Nanite, Saliogen teaming up to develop genetic medicine for CF
New research project uses Saliogen's novel Gene Coding technology
Two Massachusetts-based companies, Nanite and Saliogen Therapeutics, are teaming up on a new research project that aims to create a genetic medicine with the potential to treat cystic fibrosis (CF).
“Nanite’s relationship with SalioGen is consequential in discovering safe polymeric nanoparticles for a transformative treatment for CF,” Sean Kevlahan, PhD, CEO and co-founder of Nanite, said in a company press release. These nanoparticles would be used to help deliver genetic therapies into cells.
Jason Cole, CEO of Saliogen, added that the new collaboration “represents an important step forward in our mission to accelerate the impact of genetic medicine for patients using our novel Gene Coding technology.”
Saliogen’s Gene Coding technology uses a specially engineered enzyme, called a transposase, to insert a new gene into the existing genetic code of a cell.

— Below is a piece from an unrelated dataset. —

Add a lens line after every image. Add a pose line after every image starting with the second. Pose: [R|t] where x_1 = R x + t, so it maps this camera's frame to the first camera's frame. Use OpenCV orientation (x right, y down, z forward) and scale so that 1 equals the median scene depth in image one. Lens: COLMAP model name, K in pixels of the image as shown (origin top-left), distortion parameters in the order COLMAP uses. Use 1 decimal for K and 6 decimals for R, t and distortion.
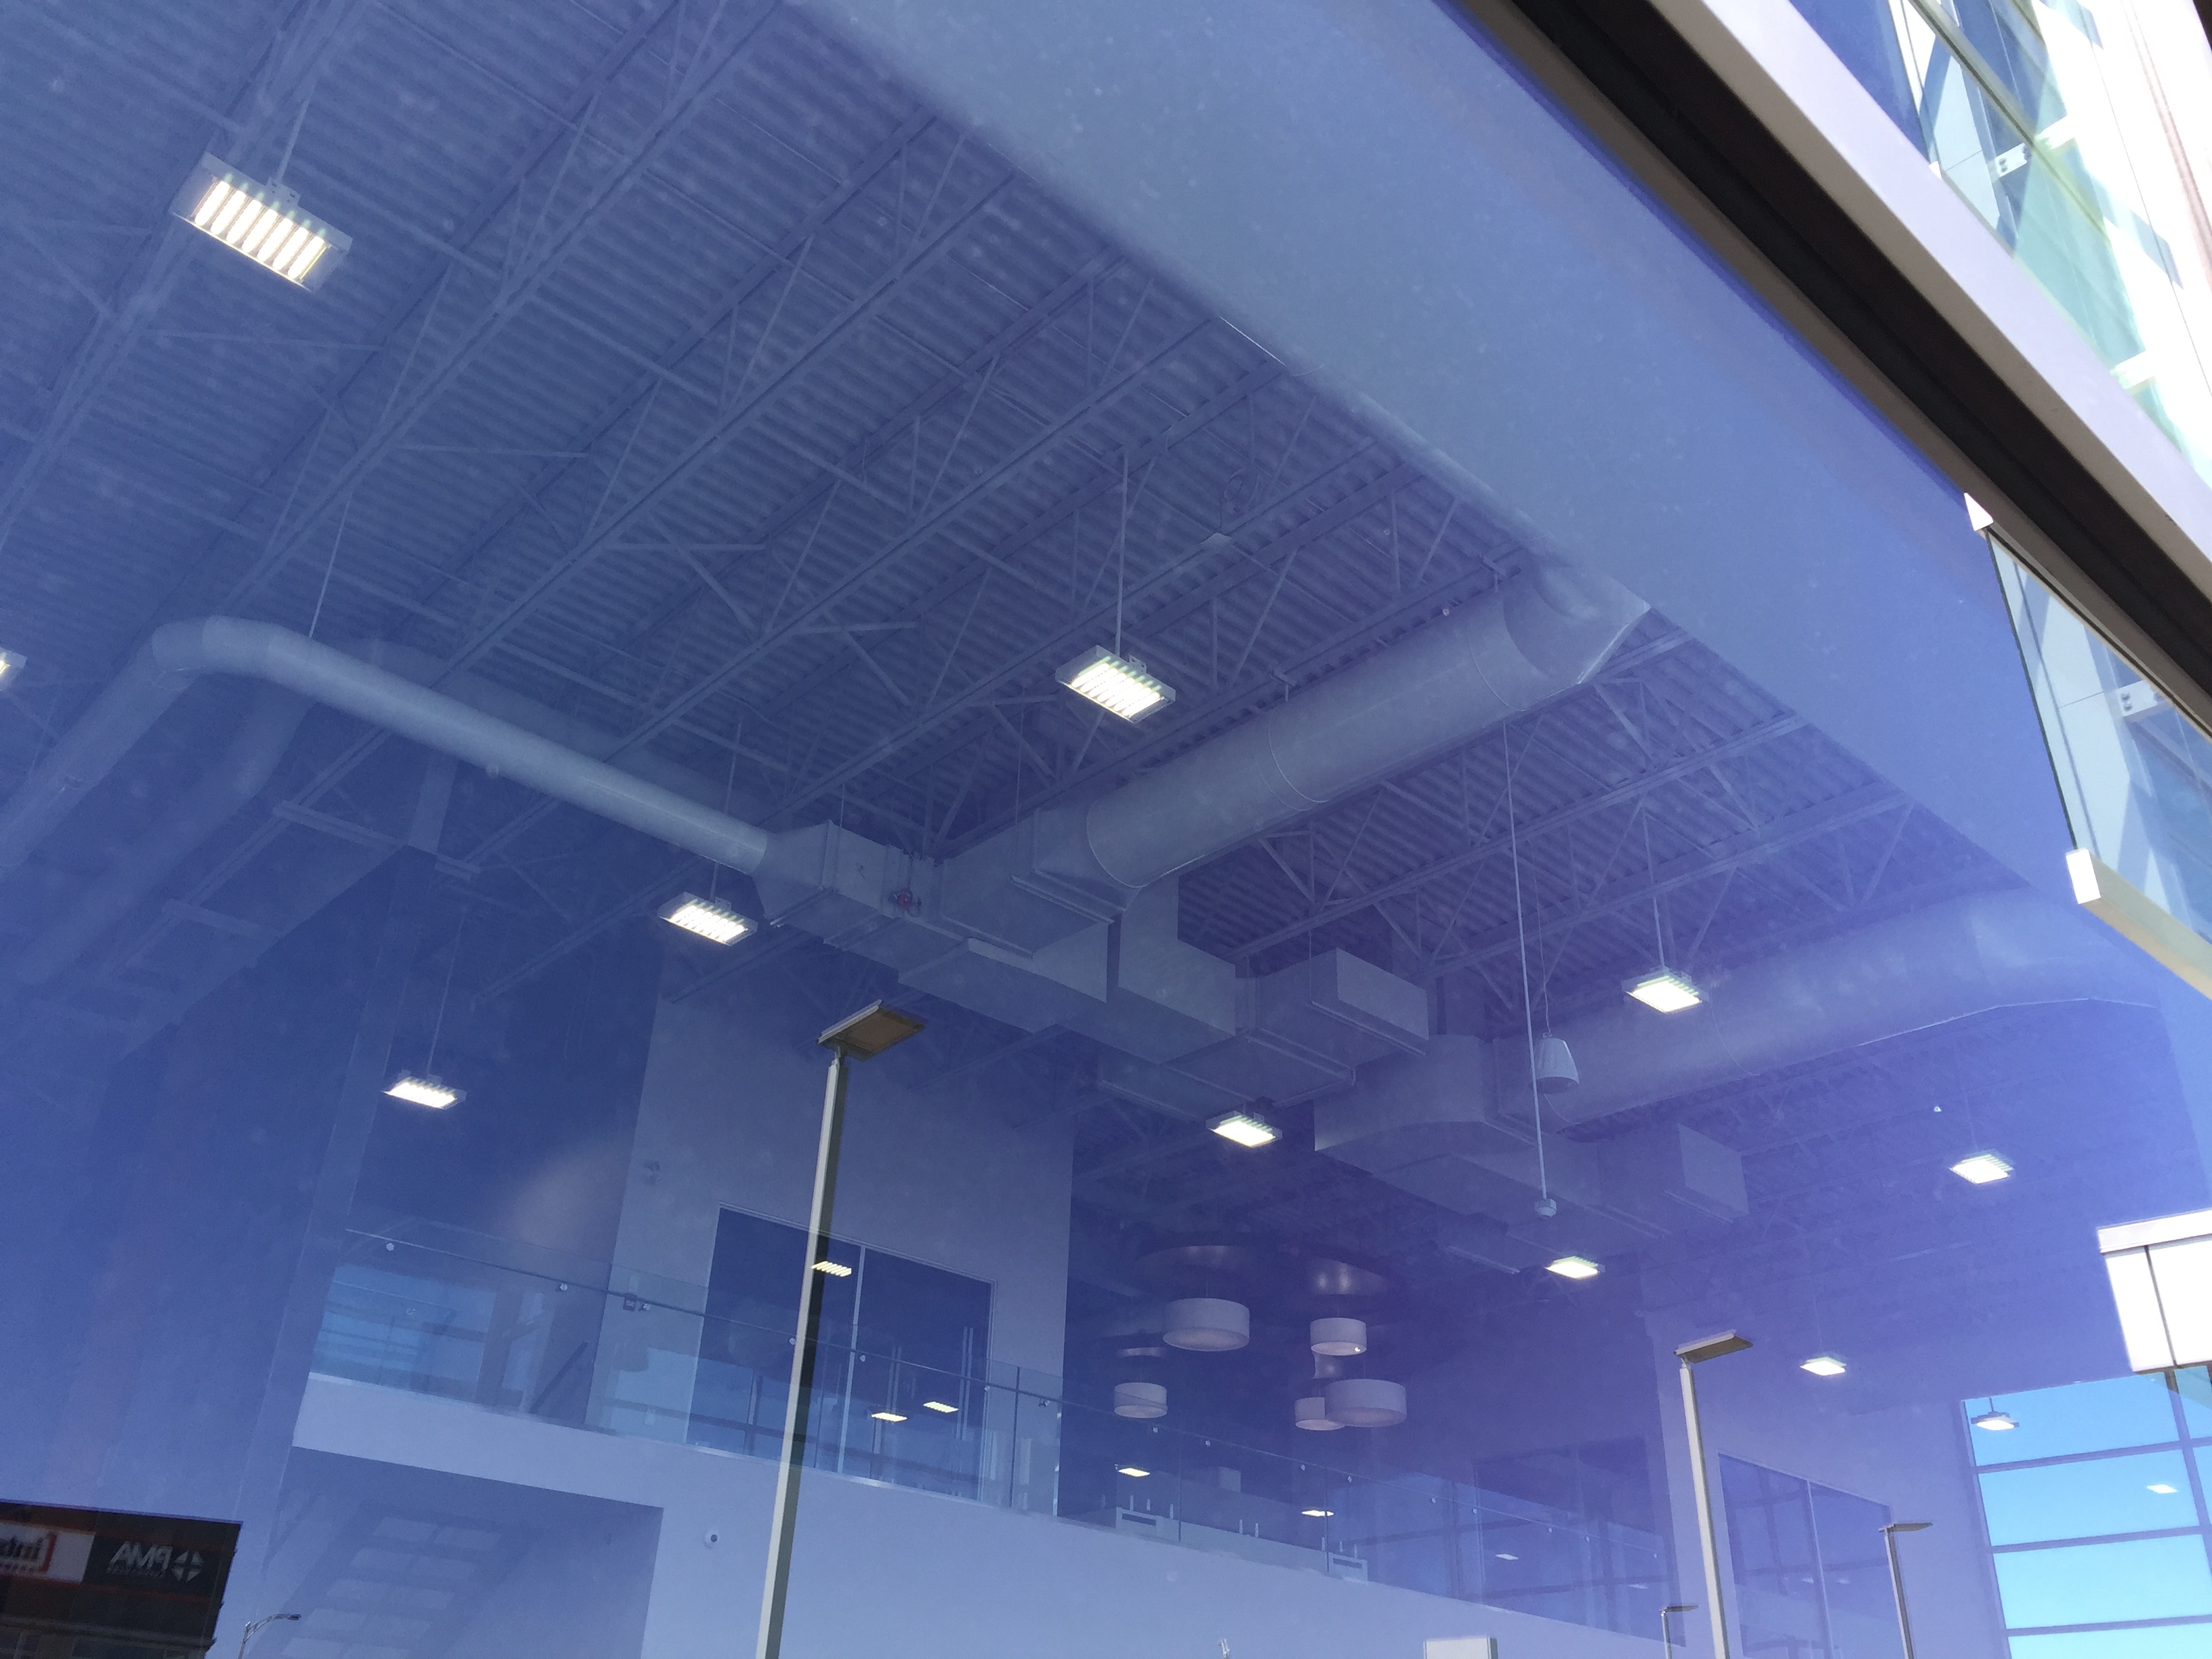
lens RADIAL K [[1878.3, 0, 1112.9], [0, 1878.3, 841.4], [0, 0, 1]] dist [0.085697, -0.103953]
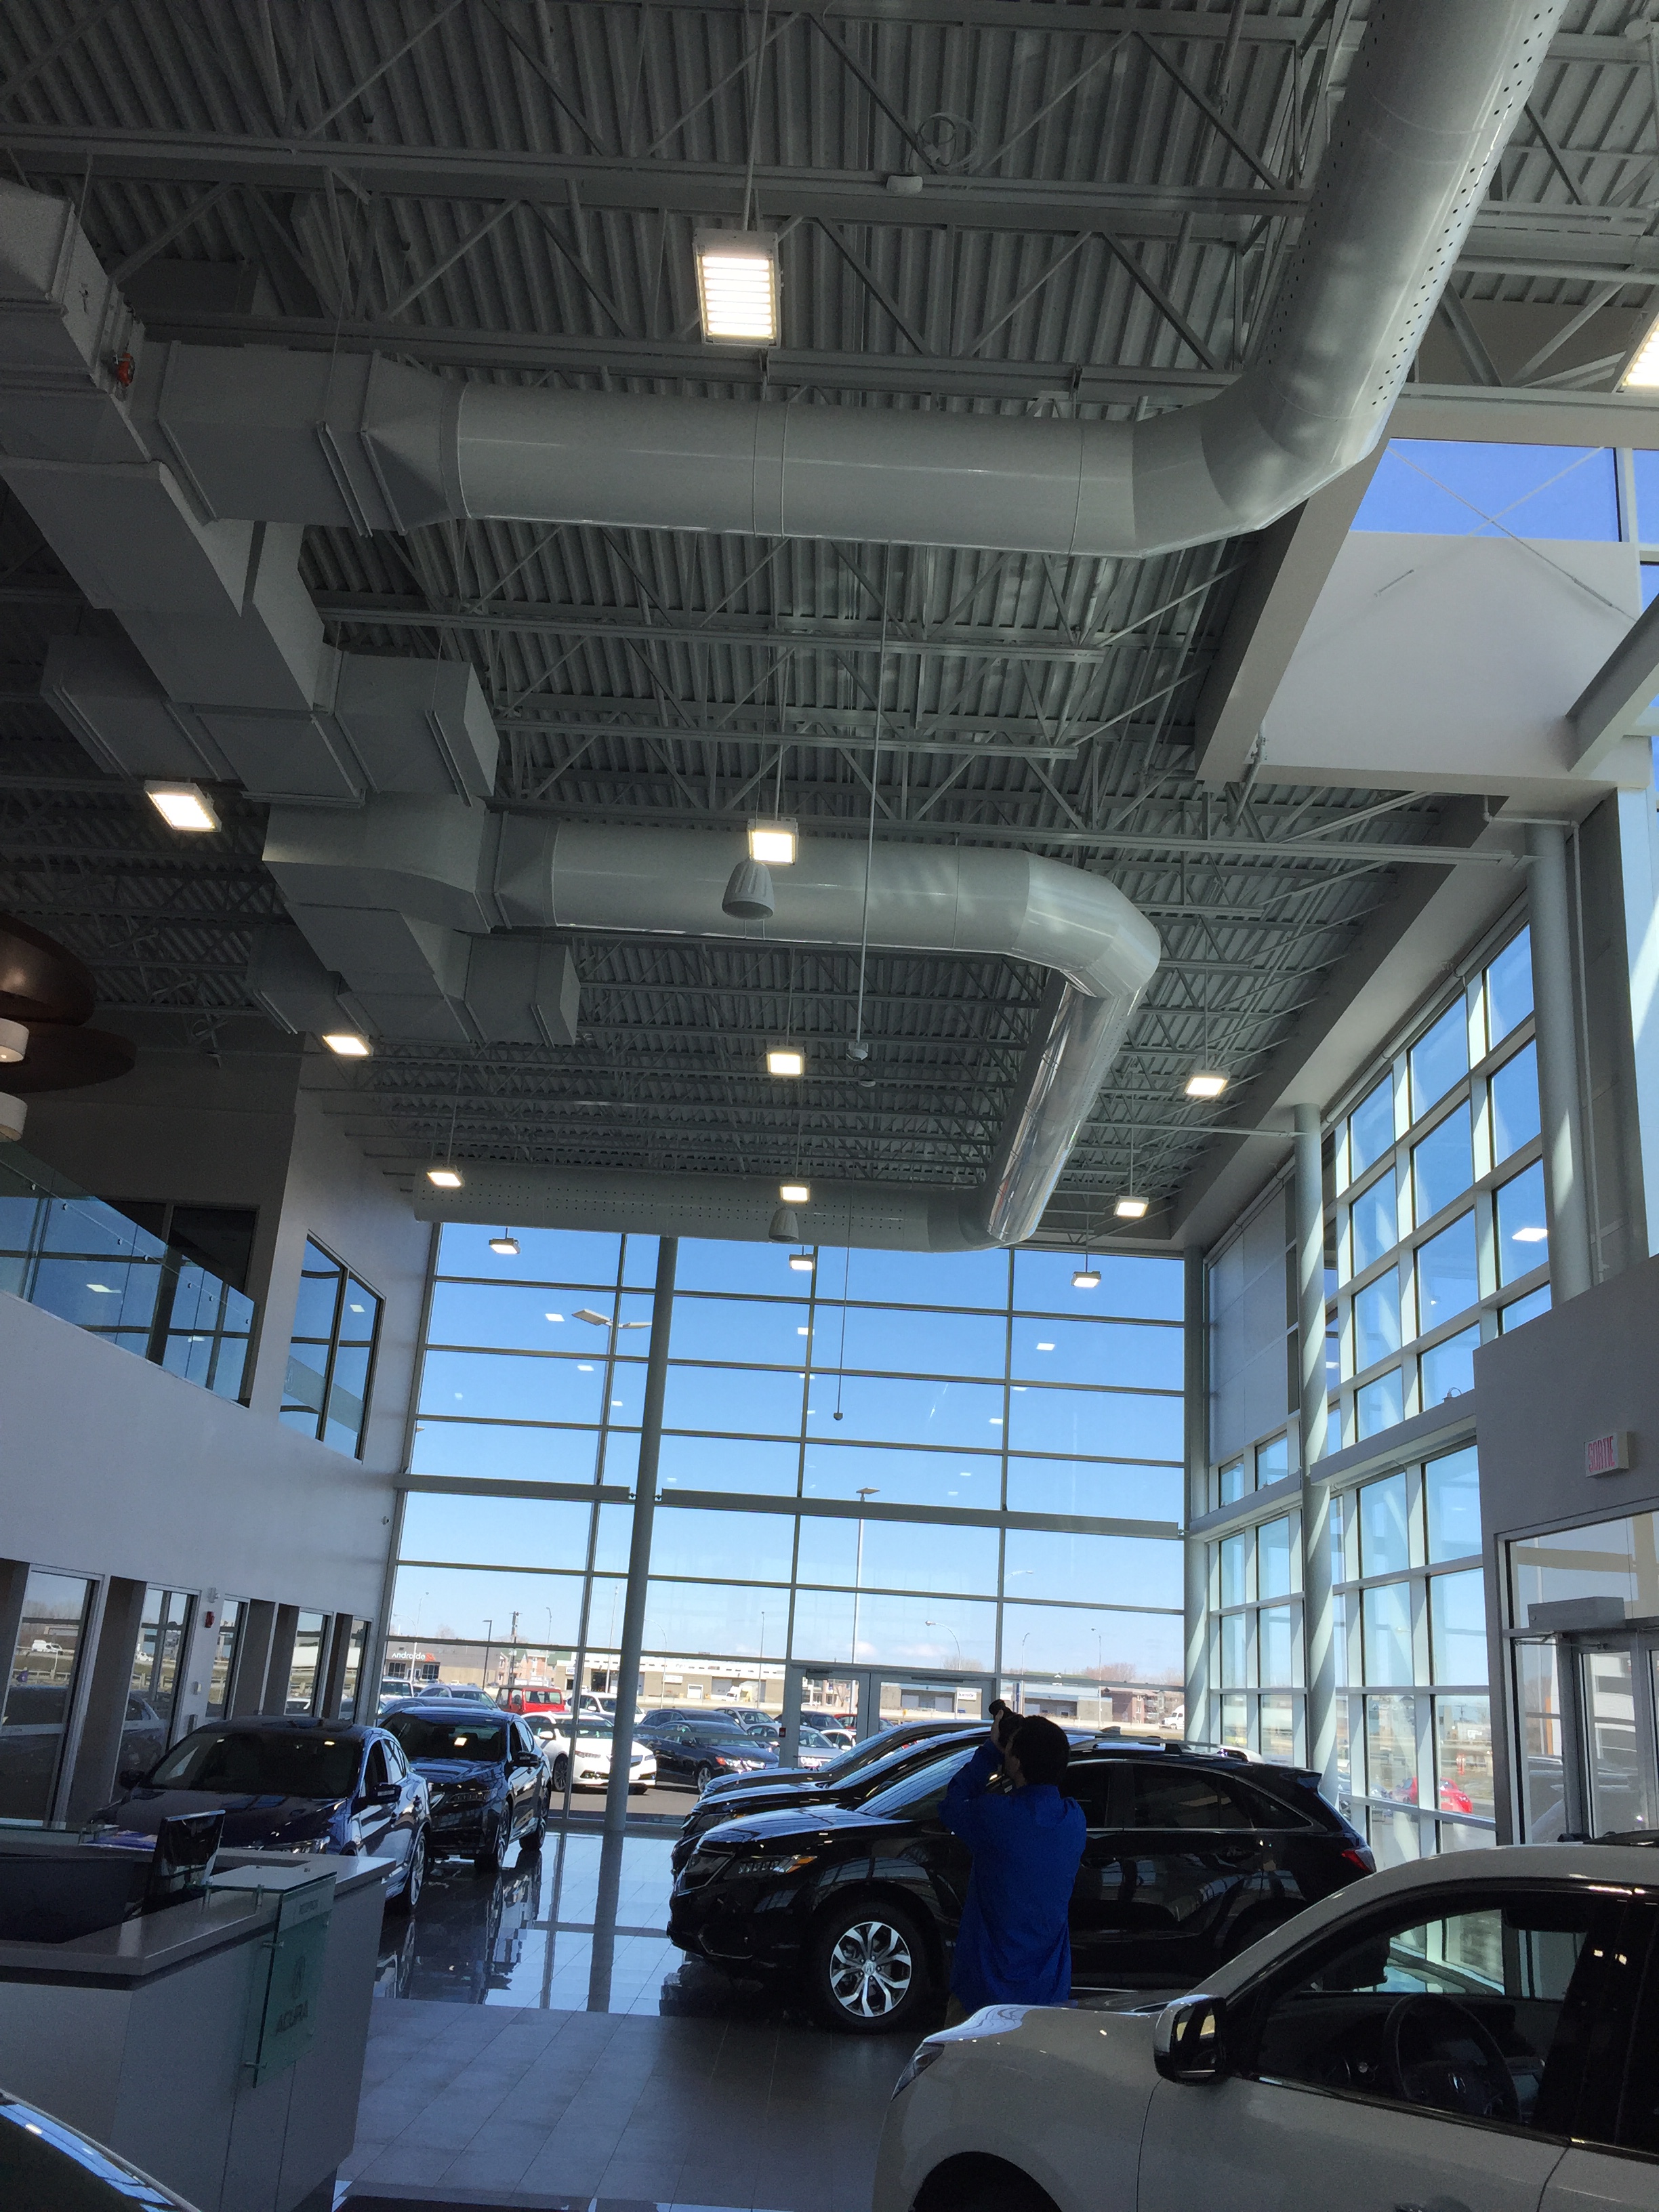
lens RADIAL K [[1878.3, 0, 835.7], [0, 1878.3, 1101.4], [0, 0, 1]] dist [0.085697, -0.103953]
pose [[0.683769, 0.225151, 0.694095, -0.247810], [-0.389561, 0.916946, 0.086326, 0.079334], [-0.617011, -0.329419, 0.714689, 0.175797]]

According to the company, the technology is able to precisely insert a new gene of any size at a specific location in a cell’s genome.
Both companies bring proprietary tech to genetic medicine project
In laboratory experiments, Saliogen’s tech has shown the ability to introduce a full-sized, functional version of the CFTR gene into the genome of human lung cells. CF is caused by mutations in the CFTR gene, which provides instructions for making a protein — also called CFTR — that helps regulate the production of mucus. Mutations in the gene lead the CFTR protein to be absent or dysfunctional, which results in the production of the abnormally thick, sticky mucus that drives most CF symptoms.
By inserting a healthy copy of the gene into lung cells, the Gene Coding technology could theoretically restore normal mucus production in the lungs of people with CF, regardless of their mutation type. But getting this type of genetic medicine to cells in the lungs of a living human being is a lot more complicated than using cells in a dish.
By combining the innovative approaches of both companies, we hope to create a non-viral genetic medicine delivered directly to the lungs and provide the first permanent therapy for people living with CF, regardless of mutation.
That’s where the new partnership comes in. Nanite specializes in developing polymer nanoparticles, which can function like molecular envelopes to deliver genetic therapies into cells. Under the agreement between the companies, Nanite will be using its proprietary platform, dubbed SAYER, to develop nanoparticles to deliver Saliogen’s tech providing a healthy copy of CFTR to lung cells.
“By combining the innovative approaches of both companies, we hope to create a non-viral genetic medicine delivered directly to the lungs and provide the first permanent therapy for people living with CF, regardless of mutation,” Cole said.
Kevlahan added that the collaboration “underscores the power of the SAYER platform’s capacity to design fit-for-purpose delivery vehicles,” noting that Nanite also is involved in research funded by the Cystic Fibrosis Foundation as part of its Path to a Cure initiative.